Campus News

February 22, 2010

Rushdie archive in paper, pixels

Salman Rushdie (1988)

Note written by Rushdie

Rushdie and his sisters (early 1950s)

Oversized photos of Distinguished Writer-in-Residence Salman Rushdie as a child, a rising young author, and then a celebrity in his own right — hobnobbing with Scarlett Johansson, writing songs for Bono — line the walls of Emory’s Schatten Gallery, but Rushdie’s words, scribbled on sticky notes and reprinted from computer files, remain at the core of the exhibition.

The celebrated author’s archives will open to the public for the first time on Friday, Feb. 26. Like his archives, the companion multimedia exhibit “A World Mapped by Stories: The Salman Rushdie Archive” will be a hybrid, mixing portions of his digital and paper materials throughout.

Emory acquired Rushdie’s archive in 2006. Much of it was traditional paper material:  journals, drawings, typed manuscripts, notes scribbled on napkins.

But, like many of his contemporaries, Rushdie — whose fourth novel, “The Satanic Verses,” earned him not only critical acclaim but also death threats from Islamists — wrote his later works and conducted most of the associated correspondence and research on personal computers.
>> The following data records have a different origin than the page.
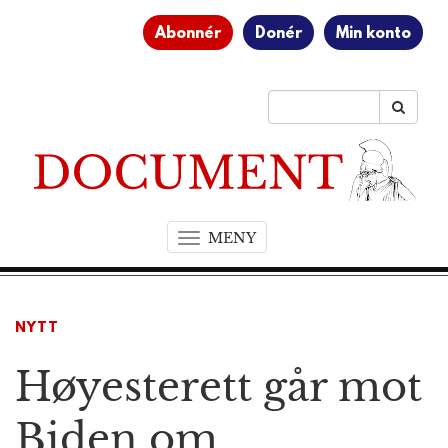
Abonnér
Donér
Min konto
MENY
T
o
g
g
NYTT
l
e
Høyesterett går mot
n
a
v
Biden om
i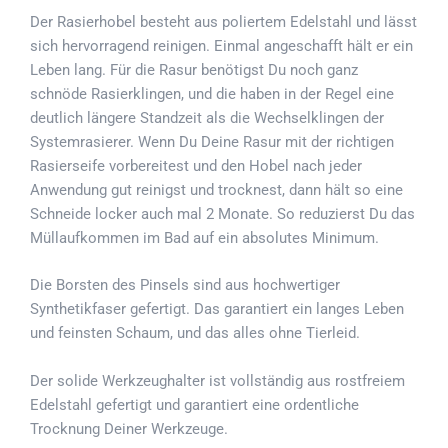
Der Rasierhobel besteht aus poliertem Edelstahl und lässt
sich hervorragend reinigen. Einmal angeschafft hält er ein
Leben lang. Für die Rasur benötigst Du noch ganz
schnöde Rasierklingen, und die haben in der Regel eine
deutlich längere Standzeit als die Wechselklingen der
Systemrasierer. Wenn Du Deine Rasur mit der richtigen
Rasierseife vorbereitest und den Hobel nach jeder
Anwendung gut reinigst und trocknest, dann hält so eine
Schneide locker auch mal 2 Monate. So reduzierst Du das
Müllaufkommen im Bad auf ein absolutes Minimum.
Die Borsten des Pinsels sind aus hochwertiger
Synthetikfaser gefertigt. Das garantiert ein langes Leben
und feinsten Schaum, und das alles ohne Tierleid.
Der solide Werkzeughalter ist vollständig aus rostfreiem
Edelstahl gefertigt und garantiert eine ordentliche
Trocknung Deiner Werkzeuge.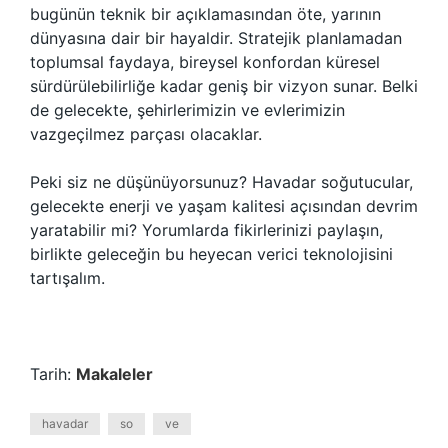
bugünün teknik bir açıklamasından öte, yarının
dünyasına dair bir hayaldir. Stratejik planlamadan
toplumsal faydaya, bireysel konfordan küresel
sürdürülebilirliğe kadar geniş bir vizyon sunar. Belki
de gelecekte, şehirlerimizin ve evlerimizin
vazgeçilmez parçası olacaklar.
Peki siz ne düşünüyorsunuz? Havadar soğutucular,
gelecekte enerji ve yaşam kalitesi açısından devrim
yaratabilir mi? Yorumlarda fikirlerinizi paylaşın,
birlikte geleceğin bu heyecan verici teknolojisini
tartışalım.
Tarih:
Makaleler
havadar
so
ve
Emory’s Manuscript, Archives, and Rare Book Library (MARBL) received not only 100 linear feet of his papers, but also 40,000 files and 18 gigabytes of data on a Mac desktop, three Mac laptops, and an external hard drive.

And, just like that, the University found itself in the forefront of a nascent field: the archiving of “born-digital” materials, with Rushdie’s computers as case study number one. Much of his archival material after the 1980s — including daily calendars, virtual sticky notes, e-mail correspondence, and first drafts of novels — never existed on paper.

“We have darn close to his entire digital life up to 2006,” says Erika Farr ’04PhD, the libraries’ director of born-digital initiatives.

Archivist Laura Carroll, among others at Emory Libraries, has been charged with making this interactive yet carefully preserved digital archive possible. Because Rushdie was highly organized in his virtual realm, he has made her job that much easier.

“He was explicit in file naming and structure,” Carroll says. “I don’t know what I’d have done if he had used just numbers.”

Software engineer Peter Hornsby, who extracted the data from Rushdie’s hard drives, felt it was crucial to emulate the author’s working environment, creating a perfect duplicate that researchers could explore while safeguarding the original: “The imprint of the writer’s personality,” he says, “lies within his computer.”

While other universities have taken possession of digital archives, says Farr, almost none has attempted this full-immersion experience. “We’re going to provide numerous points of access into Rushdie’s digital archive, including emulations of Rushdie’s computers and searchable databases of files pulled off of his computers...”

Selections will be on display in the multimedia exhibit.

“There is a charm and integrity to the more traditional exhibits — a respect for the artifact, the paper,” says exhibition curator and Associate Professor of English Deepika Bahri. “But we wanted a multimedia exhibit that shows a similar respect for the new digital artifact. It’s about honoring what kind of material you now have and its intent. The emerging and the traditional forms coexist; I wanted to break down the hard line between the two.”

Having consulted with Rushdie on the exhibition, Bahri can vouch for him as a fully wired denizen. “Rushdie may not have been born digital, but he has been reborn digital,” she says.

Arriving for his campus residency this week, Rushdie has proven very interested in how his archives will be presented. University librarians, archivists, and legal experts have worked with him every step of the way to determine what can be released and what must be kept confidential — and for how long.

As far as Rushdie’s archives, says Lisa Macklin, coordinator of the libraries’ intellectual property rights office, “we have an agreement with him, which we’ve revised as time goes on…Who among us knows what’s on their hard drive? We have to find a balance between protecting his privacy and providing significant content to researchers who would find value from it.”